I ran into some trouble when I closed my Macbook with a low percentage of battery left, I had no problem with it whatsoever when I closed it. The morning after it was turned off, probably because of the low battery. I tried to start it up and the Apple logo appeared as usually as well as the loading bar, but it came just till 50 % and no longer. I waited a while to see if it could load more than 50 % but after a while the computer just turned off.

So I figured it was something wrong with my drive. I tested to boot into recovery mode, Command+R which worked just fine. In recovery mode I thought I should use Disk Utility to verify the disk, it told me the drive was damaged somehow and that I should repair the disk via Disk Utility. I tried to repair it multiple times but it always resulted in an error message that said the following:

“Error: Disk Utility can’t repair this disk. Back up as many of your files as possible, reformat the disk, and restore your backed-up files.”

After I had received that error message a bunch of times I was going to try another approach in order to get my needed files. What I had in mind was the fsck command which I needed to run in OSX’s Single User Mode.

In order to boot into the Single User Mode we need to press Command+S on startup, right after the startup sound. You should only see a terminal which has outputted some text. And when booted into Single User Mode we could just type /sbin/fsck -fy. Once fsck completes, if you see a message that says: “File system was modified”, then you should run /sbin/fsck -fy again until you see a message that says: “The volume (name) appears to be OK”. After that just type reboot to leave Single User Mode and boot the Mac back into OSX.

This however did not work out for me either. I did get an error message from fsck which stated: “Disk full error” even though I had ~8 GB free on the disk.

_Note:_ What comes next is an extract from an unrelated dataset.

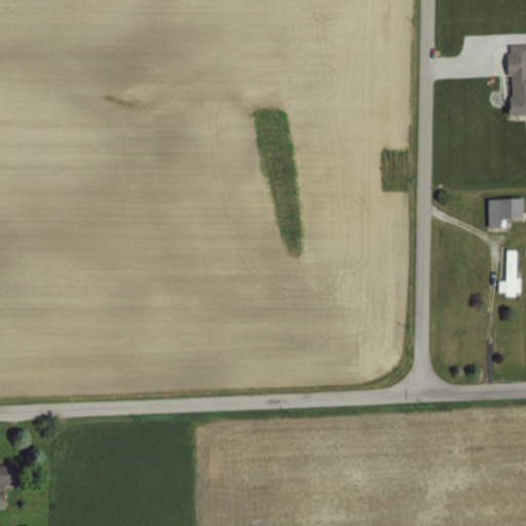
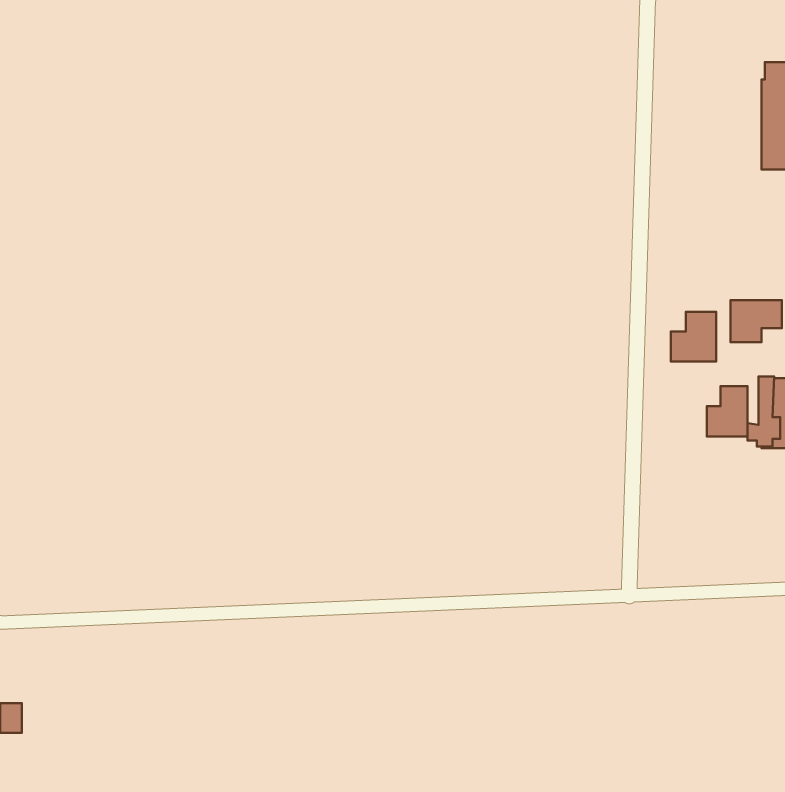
building: none -> [671,312,716,362]
building: none -> [707,386,748,436]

It was a lot of fun that every repair tool that I used would fail in some way… So I figured I could not repair it, but I hoped that I could anyhow back up all the files that I wanted. In order to create a backup I first needed an USB-drive to backup the data on. I plugged in the USB and started my Macbook and once again entered Single User Mode.

In order to do an backup from the Single User Mode I first needed to set the file system in read-write mode which is done with the following command:

/sbin/mount -uw /

Next in line was to create an folder where I could mount the USB:

mkdir /Volumes/usb

After the folder is created I could simply mount it using the mount command:

mount -t msdos /dev/disk2s1 /Volumes/usb

The flag -t lets you choose the file system type, in my case my USB was FAT32 formatted and therefore did I pass msdos as the type. If the USB is formatted in OSX you should probably use the type hfs.

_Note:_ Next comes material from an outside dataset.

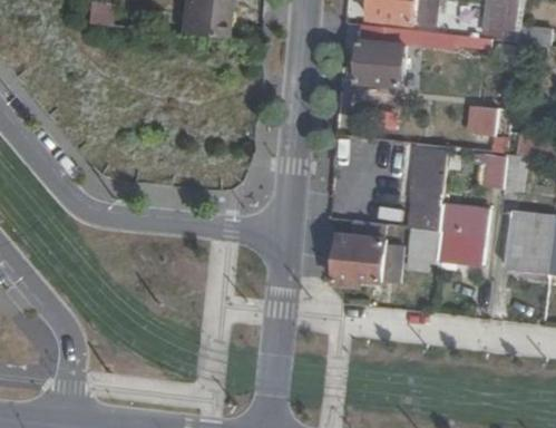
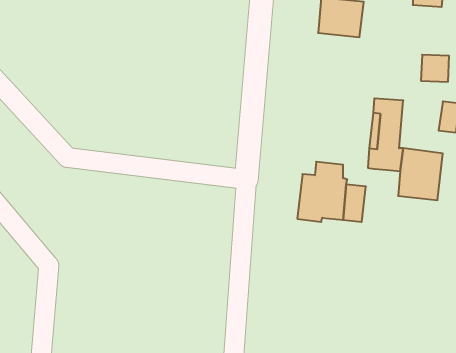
building: [410,226,441,262] -> none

The second part of the mount command /dev/disk2s1 is which disk that should be mounted. The name will depend of the disks and partitions you have connected to your computer. It’s possible to list all the disks with the following command: ls /dev/ | grep disk. The last part of the mount command /Volumes/usb is where we should mount our drive. (The folder we just created using mkdir).

Okey, so the USB is mounted and the next step is to copy over the files to it. I wanted to copy over my whole home folder. It can be done either by using:

rsync -rv Users/jesper /Volumes/usb/

or by using:

cp -r Users/jesper /Volumes/usb/

The -r flag is for copying files recursively. The v flag is just for verbose output.

It will take a lot of time to copy over all the files so I created an archive using the tar command:

tar -zcvf backup.tar.gz /home/jesper

I also wanted to ignore folders like node_modules and Applications. I did that by using the tar command with the --exclude flag:

tar --exclude="node_modules" --exclude="Applications" -zcvf backup.tar.gz /home/jesper

Then I could copy over the archive to the USB using cp:

cp backup.tar.gz /Volumes/usb/

and then unmount the USB using umount:

umount /Volumes/usb

and lastly rebooting by typing reboot.